Print the listing exactly as it stands, and skip any pictures in it.

RECORDS PROVIDED:
────

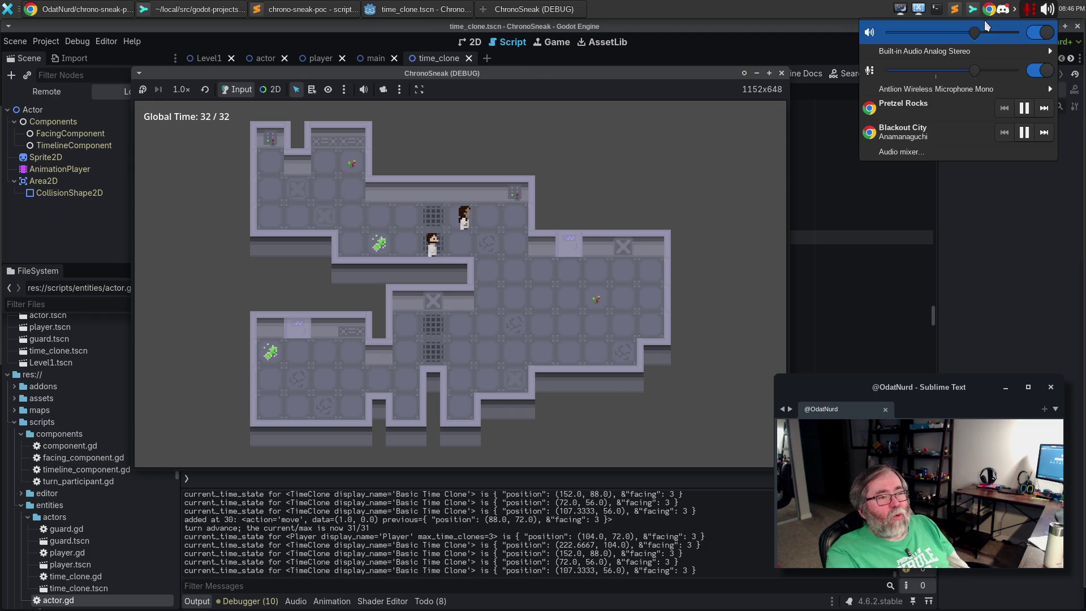
# Step: Open the audio mixer, push it off screen to the right, and stop the running game with F8
pyautogui.click(901, 152)
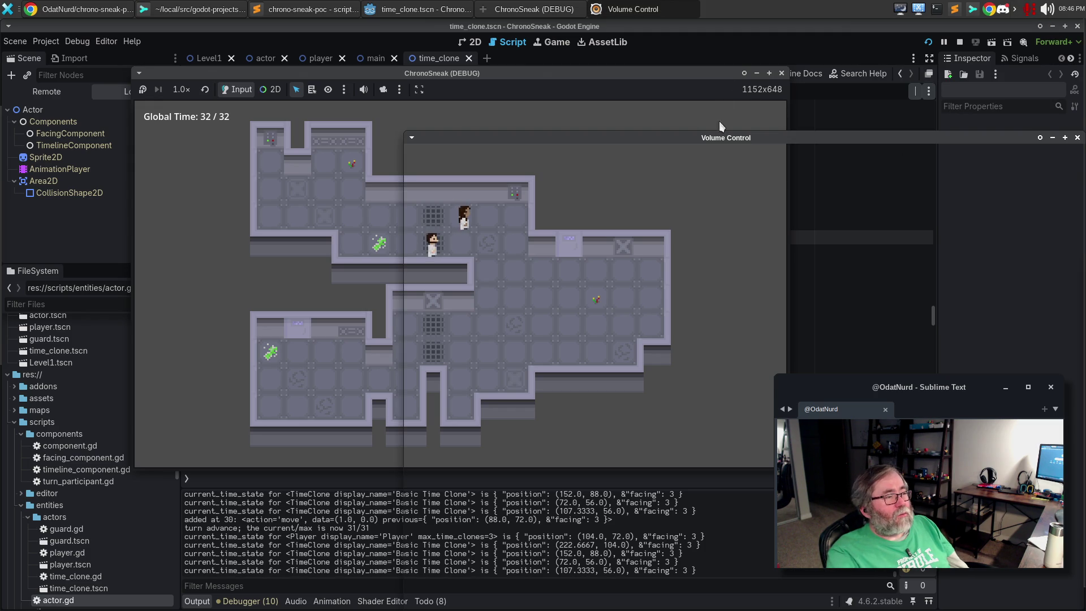
pyautogui.moveTo(894, 138); pyautogui.dragTo(1085, 141)
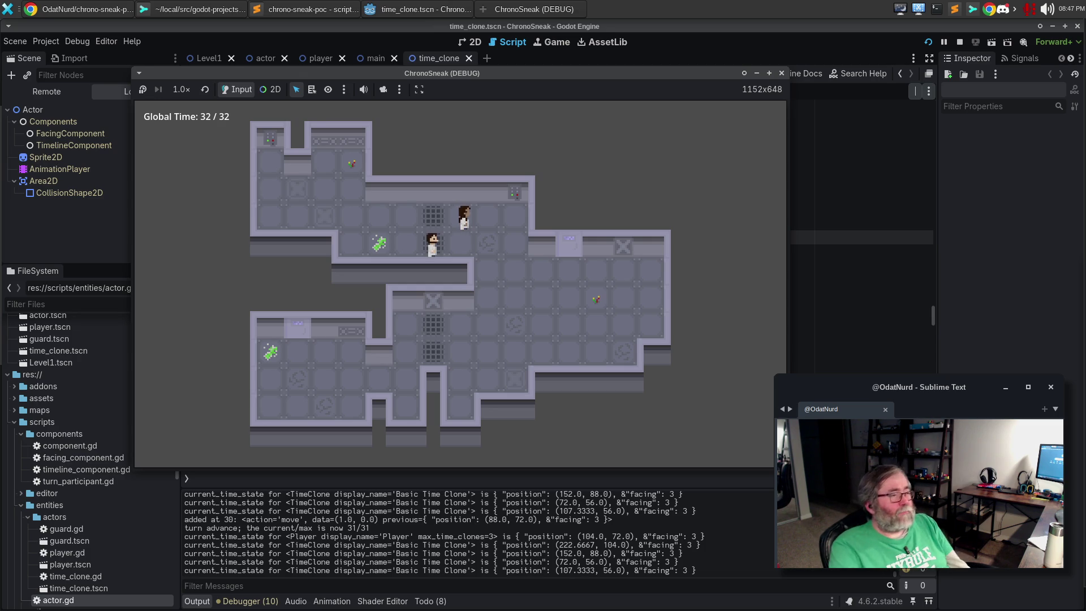
pyautogui.press('F8')
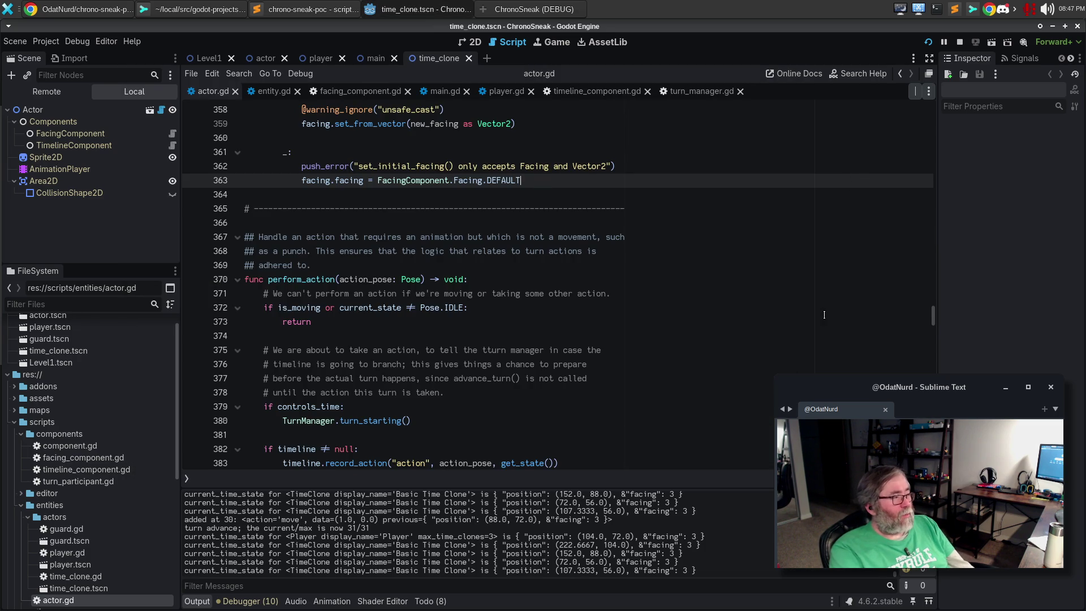
# Step: Show timeline_component.gd's warnings list and jump to the line 167 UNSAFE_METHOD_ACCESS warning
pyautogui.click(597, 91)
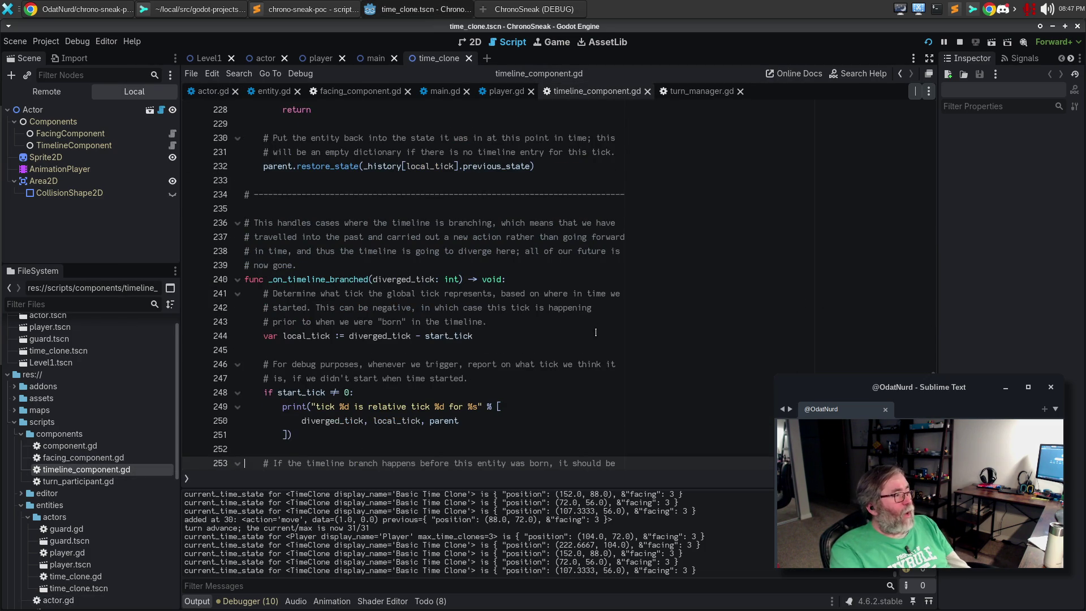
pyautogui.scroll(10, 597, 330)
pyautogui.scroll(4, 597, 329)
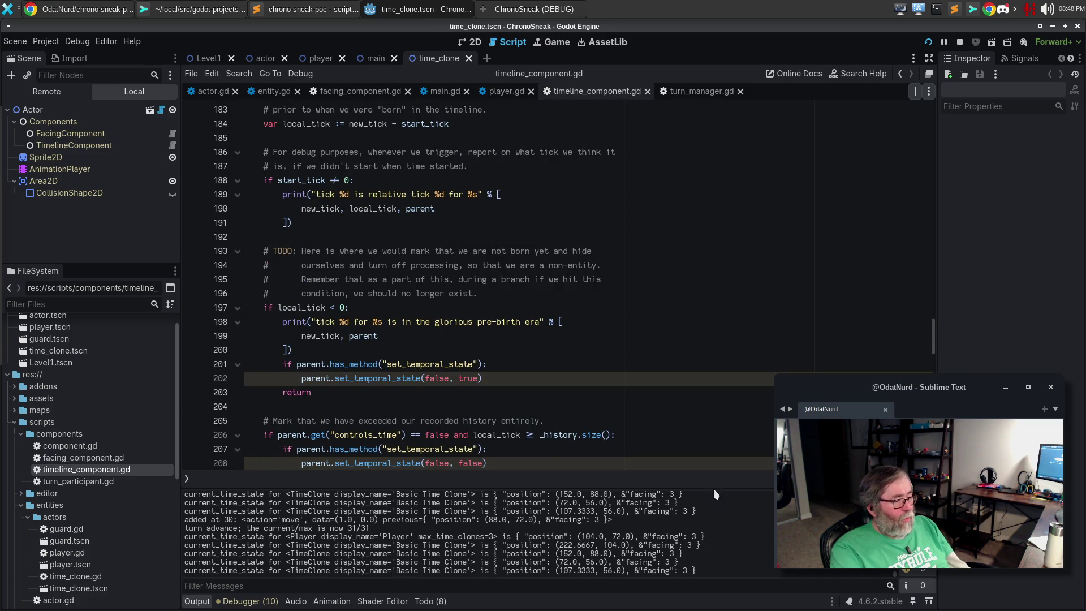
pyautogui.click(809, 478)
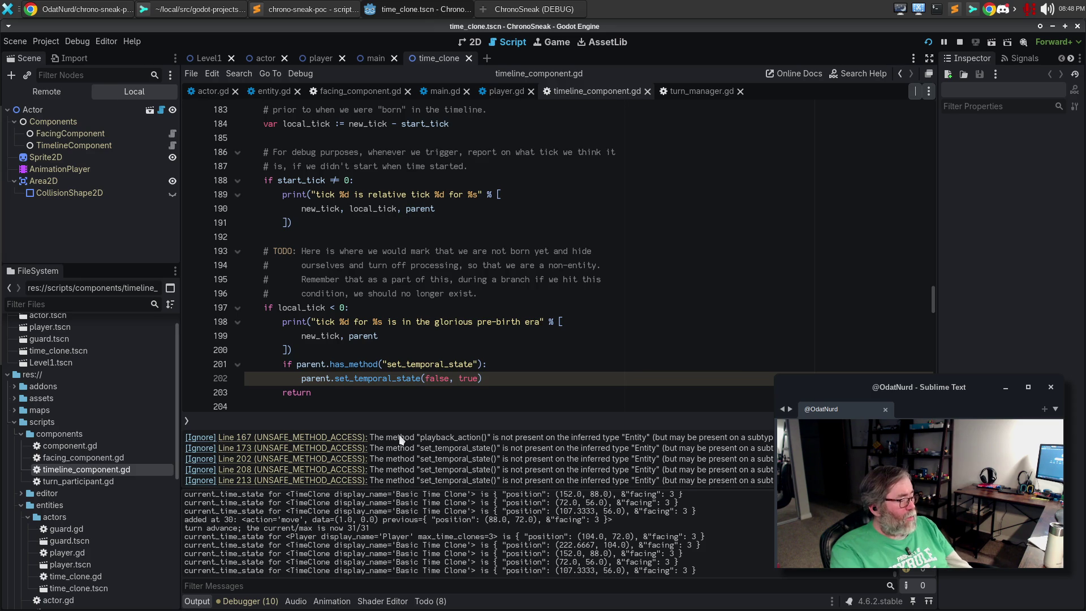
pyautogui.click(360, 439)
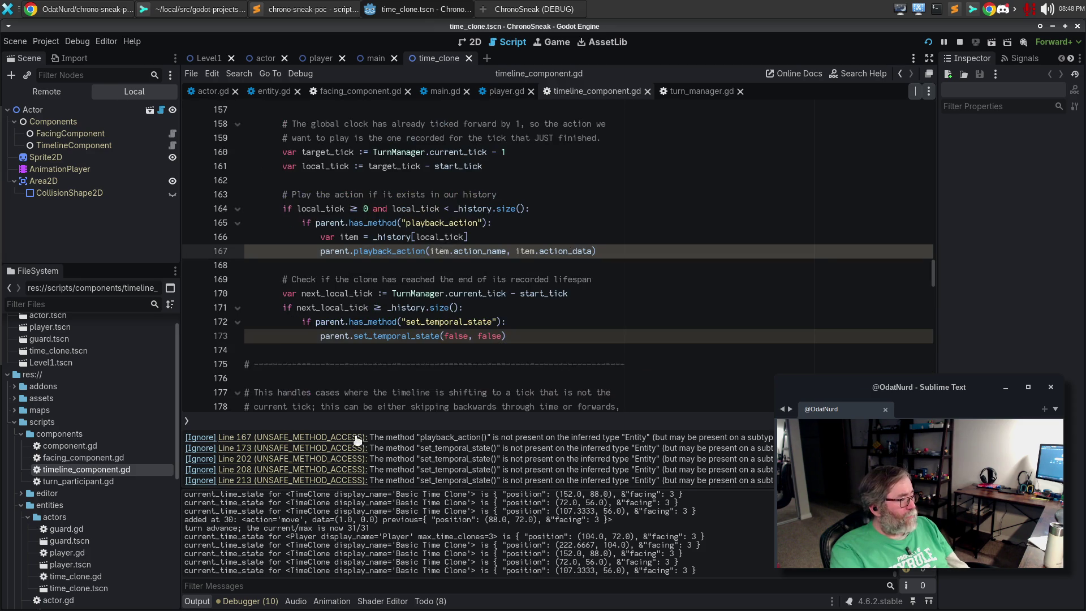
pyautogui.moveTo(560, 301)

────

TASK SOLUTION:
# Step: Open the audio mixer, push it off screen to the right, and stop the running game with F8
pyautogui.click(901, 152)
pyautogui.moveTo(894, 138); pyautogui.dragTo(1085, 141)
pyautogui.press('F8')
# Step: Show timeline_component.gd's warnings list and jump to the line 167 UNSAFE_METHOD_ACCESS warning
pyautogui.click(597, 91)
pyautogui.scroll(10, 597, 330)
pyautogui.scroll(4, 597, 329)
pyautogui.click(809, 478)
pyautogui.click(360, 439)
pyautogui.moveTo(560, 301)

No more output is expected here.